Parliament of Canada
- Long title An Act respecting the safety of consumer products ;
- Citation: S.C. 2010, c. 21
- Considered by: House of Commons of Canada
- Considered by: Senate of Canada

Legislative history

First chamber: House of Commons of Canada
- Introduced by: Leona Aglukkaq MP, Minister of Health
- First reading: June 9, 2010
- Second reading: October 7, 2010
- Third reading: October 29, 2010

Second chamber: Senate of Canada
- Member(s) in charge: Yonah Martin
- First reading: November 2, 2010
- Second reading: November 18, 2010
- Third reading: December 13, 2010

= Canada Consumer Product Safety Act =

Canadian legislation

The Canada Consumer Product Safety Act (Loi canadienne sur la sécurité des produits de consommation) is an Act of the Parliament of Canada that passed into law on December 14, 2010. This law replaced Part I of the Hazardous Products Act. It was originally introduced in the 2nd session of the 39th Parliament of Canada as Bill C-52. It died in committee when the 2008 Canadian federal election was called, but was reintroduced in the second session of the 40th Parliament of Canada as Bill C-6 and was passed by both houses of Parliament but did not receive royal assent before Parliament was prorogued. It was introduced for a third time in the third session of the 40th Parliament as Bill C-36.
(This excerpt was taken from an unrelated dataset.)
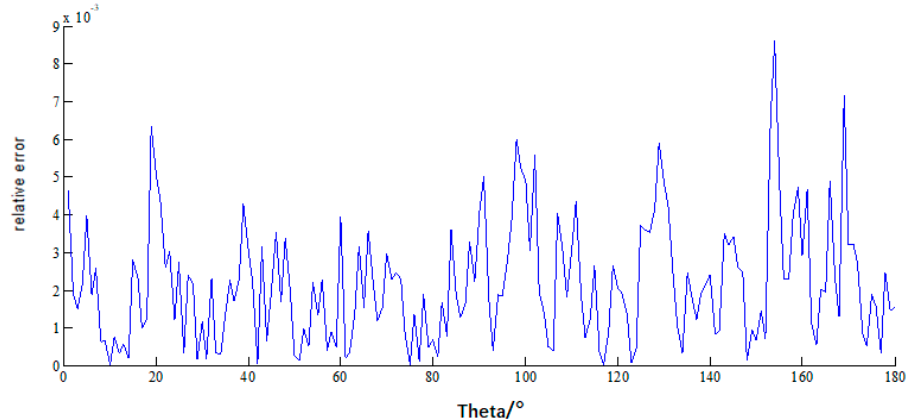
Figure 5. The relative error of the current of PEC cube by MLFMA and CS-MLFMA based on DCT basis.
The legislative package amended the Hazardous Products Act (HPA) to regulate consumer products under the Canada Consumer Product Safety Act. These bills are a result of increased consumer concern over consumer products, such as children's toys, which have been the subject of recalls over the past few years. Canada's Hazardous Products Act had not been updated in over 40 years. Canada's regulatory system has not kept pace with the global economy and increasing amounts of international trade. The Minister of Health, for example, currently doesn't have the power to force the recall of faulty or counterfeit products in Canada.

== Support for improving Consumer Product Safety ==
Health Canada consulted widely with industry and consumer groups over a period of several years before bringing forward the Consumer Product Safety Action Plan.

Health Canada regularly issues warnings, advisories and information updates to advise consumers of products on the market which contain toxic substances such as lead, mercury or arsenic; or are otherwise contaminated by dangerous and unhealthy substances. However under the previous legislation, the Minister of Health has no power to compel recall of these products. For example, Health Canada posted just over 300 recall notices in 2009. Roughly one third of these were for children's products. In 2009, about 1.5 million consumers were affected by crib recalls alone.